An Art for Everyone: The Rāmāyaṇa Scrolls of Bengal


DATE
Thursday April 6, 2017
TIME
5:00 PM - 7:00 PM

This talk will be followed by a reception honouring Prof. Bose’s services to CISAR.
Please RSVP. There will be food and drinks at the reception!

For hundreds of years India’s villages have been sites of rich cultural production, especially paintings of varied forms, representing the imaginative, spiritual and historical experience of common people. A particularly fascinating art tradition is that of the painted scrolls of Bengal in eastern India. These paintings on fabric mainly depict mythical subjects but often contemporary ones as well. What is remarkable about these is that they are sequentially painted frames, somewhat like the modern comic strip, the whole scroll building up to a story. My special interest lies in the depiction of India’s great epic, the Rāmāyaṇa. This ancient story appears in many versions all over India and even outside India. The scroll paintings from Bengal have their very special, often very original way of shaping and telling the story. That is what I’ll be talking about with illustrations of the paintings.

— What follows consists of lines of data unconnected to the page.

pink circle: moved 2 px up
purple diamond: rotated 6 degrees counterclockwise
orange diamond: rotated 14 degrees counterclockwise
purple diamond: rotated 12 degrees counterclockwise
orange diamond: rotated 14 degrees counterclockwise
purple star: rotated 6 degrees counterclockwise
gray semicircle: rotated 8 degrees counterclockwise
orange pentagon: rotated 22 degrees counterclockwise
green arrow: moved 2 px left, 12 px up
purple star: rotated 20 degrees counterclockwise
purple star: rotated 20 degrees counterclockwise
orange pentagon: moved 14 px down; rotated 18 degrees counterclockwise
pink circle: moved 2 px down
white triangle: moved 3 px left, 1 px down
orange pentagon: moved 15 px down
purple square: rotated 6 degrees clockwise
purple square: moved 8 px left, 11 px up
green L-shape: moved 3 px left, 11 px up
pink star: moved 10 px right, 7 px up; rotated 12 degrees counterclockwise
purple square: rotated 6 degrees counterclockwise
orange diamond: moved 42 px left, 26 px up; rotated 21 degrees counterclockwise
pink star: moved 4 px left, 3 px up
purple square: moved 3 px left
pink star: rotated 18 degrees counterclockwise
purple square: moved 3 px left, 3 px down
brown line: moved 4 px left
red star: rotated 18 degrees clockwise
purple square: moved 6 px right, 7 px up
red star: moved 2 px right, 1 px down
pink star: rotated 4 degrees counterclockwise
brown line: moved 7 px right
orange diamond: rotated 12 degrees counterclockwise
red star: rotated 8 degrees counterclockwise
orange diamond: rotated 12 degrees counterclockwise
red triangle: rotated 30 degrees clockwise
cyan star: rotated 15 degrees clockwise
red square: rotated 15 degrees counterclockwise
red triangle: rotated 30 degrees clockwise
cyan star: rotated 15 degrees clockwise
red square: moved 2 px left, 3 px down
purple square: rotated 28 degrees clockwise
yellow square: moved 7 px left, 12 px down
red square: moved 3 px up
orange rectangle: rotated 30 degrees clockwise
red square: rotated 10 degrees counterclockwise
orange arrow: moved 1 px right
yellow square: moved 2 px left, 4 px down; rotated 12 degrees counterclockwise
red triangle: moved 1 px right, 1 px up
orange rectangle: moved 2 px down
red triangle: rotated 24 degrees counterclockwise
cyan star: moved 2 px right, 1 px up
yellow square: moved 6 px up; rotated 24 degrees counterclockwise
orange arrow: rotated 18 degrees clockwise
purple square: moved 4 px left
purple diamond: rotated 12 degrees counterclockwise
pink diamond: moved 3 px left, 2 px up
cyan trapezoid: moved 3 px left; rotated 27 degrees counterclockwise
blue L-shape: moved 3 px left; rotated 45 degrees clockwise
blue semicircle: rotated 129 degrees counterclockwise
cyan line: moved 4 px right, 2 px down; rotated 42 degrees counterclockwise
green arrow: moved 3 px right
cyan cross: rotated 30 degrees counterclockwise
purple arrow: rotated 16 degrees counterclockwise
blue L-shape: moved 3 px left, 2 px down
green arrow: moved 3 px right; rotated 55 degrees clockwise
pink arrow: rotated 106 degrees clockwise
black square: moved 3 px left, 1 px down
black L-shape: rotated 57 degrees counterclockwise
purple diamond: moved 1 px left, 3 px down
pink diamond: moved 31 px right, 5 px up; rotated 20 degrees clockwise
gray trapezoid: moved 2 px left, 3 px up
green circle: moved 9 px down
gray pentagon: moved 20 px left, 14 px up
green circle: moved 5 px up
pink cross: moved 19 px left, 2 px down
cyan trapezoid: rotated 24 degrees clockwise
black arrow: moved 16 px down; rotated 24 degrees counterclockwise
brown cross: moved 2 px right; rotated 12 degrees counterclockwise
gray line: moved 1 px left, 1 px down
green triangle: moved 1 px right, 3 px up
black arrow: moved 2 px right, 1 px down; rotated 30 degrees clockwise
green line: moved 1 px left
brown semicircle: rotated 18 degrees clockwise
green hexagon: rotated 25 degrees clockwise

Mandakranta Bose, MA (Cal et UBC), MLitt, DPhil (Oxon), is Professor Emerita and Director of the Centre for India and South Asia Research at the University of British Columbia, Vancouver. Dr. Bose is a Fellow of the Royal Asiatic Society of Great Britain and the Royal Society of Canada. Her research interests comprise the textual tradition of performing arts of India, Sanskrit literature, the Rāmāyaṇa, and gender studies.